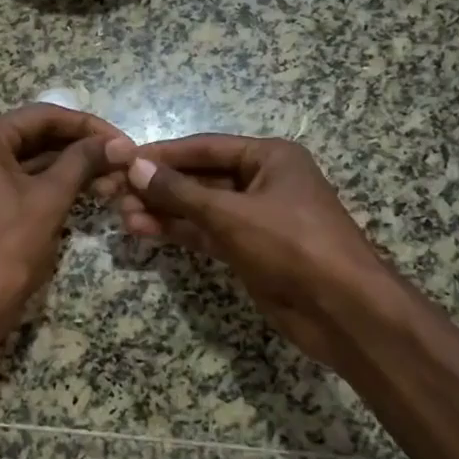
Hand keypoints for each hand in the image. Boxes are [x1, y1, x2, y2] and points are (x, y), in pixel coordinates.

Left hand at [0, 104, 118, 334]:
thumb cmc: (9, 248)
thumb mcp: (50, 199)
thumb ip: (83, 161)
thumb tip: (118, 142)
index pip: (42, 117)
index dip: (87, 126)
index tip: (122, 140)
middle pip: (34, 135)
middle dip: (80, 148)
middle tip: (120, 159)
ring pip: (28, 159)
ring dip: (68, 167)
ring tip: (111, 177)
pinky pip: (17, 179)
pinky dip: (48, 183)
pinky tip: (85, 189)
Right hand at [104, 134, 392, 370]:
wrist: (343, 311)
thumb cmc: (293, 246)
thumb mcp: (232, 214)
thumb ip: (181, 192)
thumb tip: (135, 166)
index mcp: (270, 158)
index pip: (205, 147)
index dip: (163, 154)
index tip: (122, 159)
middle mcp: (263, 181)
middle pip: (201, 178)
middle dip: (159, 186)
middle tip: (115, 192)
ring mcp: (256, 218)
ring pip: (200, 208)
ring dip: (164, 211)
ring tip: (121, 215)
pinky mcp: (250, 250)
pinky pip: (207, 233)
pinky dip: (179, 232)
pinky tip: (145, 231)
+-------+
Try it:
Write the material above out again exactly. Omit every image.

Reply to the task:
Hand keypoints for each hand in the image. Boxes are [x1, y1, x2, y2] and points are (x, y), in pixel coordinates.

Left hand at [0, 104, 118, 334]:
thumb cmc: (9, 248)
thumb mcp: (50, 199)
thumb ip: (83, 161)
thumb tip: (118, 142)
index pip: (42, 117)
index dip: (87, 126)
index tip: (122, 140)
middle pip: (34, 135)
middle dip: (80, 148)
middle tip: (120, 159)
ring pip: (28, 159)
ring dip: (68, 167)
ring tip: (111, 177)
pinky pip: (17, 179)
pinky dip: (48, 183)
pinky tip: (85, 189)
Right hand at [104, 134, 392, 370]:
wrist: (343, 311)
thumb cmc: (293, 246)
thumb mcp: (232, 214)
thumb ip: (181, 192)
thumb tip: (135, 166)
index mcp: (270, 158)
index pip: (205, 147)
index dip: (163, 154)
index tip: (122, 159)
middle mcp: (263, 181)
middle pip: (201, 178)
middle dip: (159, 186)
middle tip: (115, 192)
ring mcp: (256, 218)
ring pip: (200, 208)
ring dip: (164, 211)
ring tip: (121, 215)
pinky mcp: (250, 250)
pinky pip: (207, 233)
pinky dip: (179, 232)
pinky tip: (145, 231)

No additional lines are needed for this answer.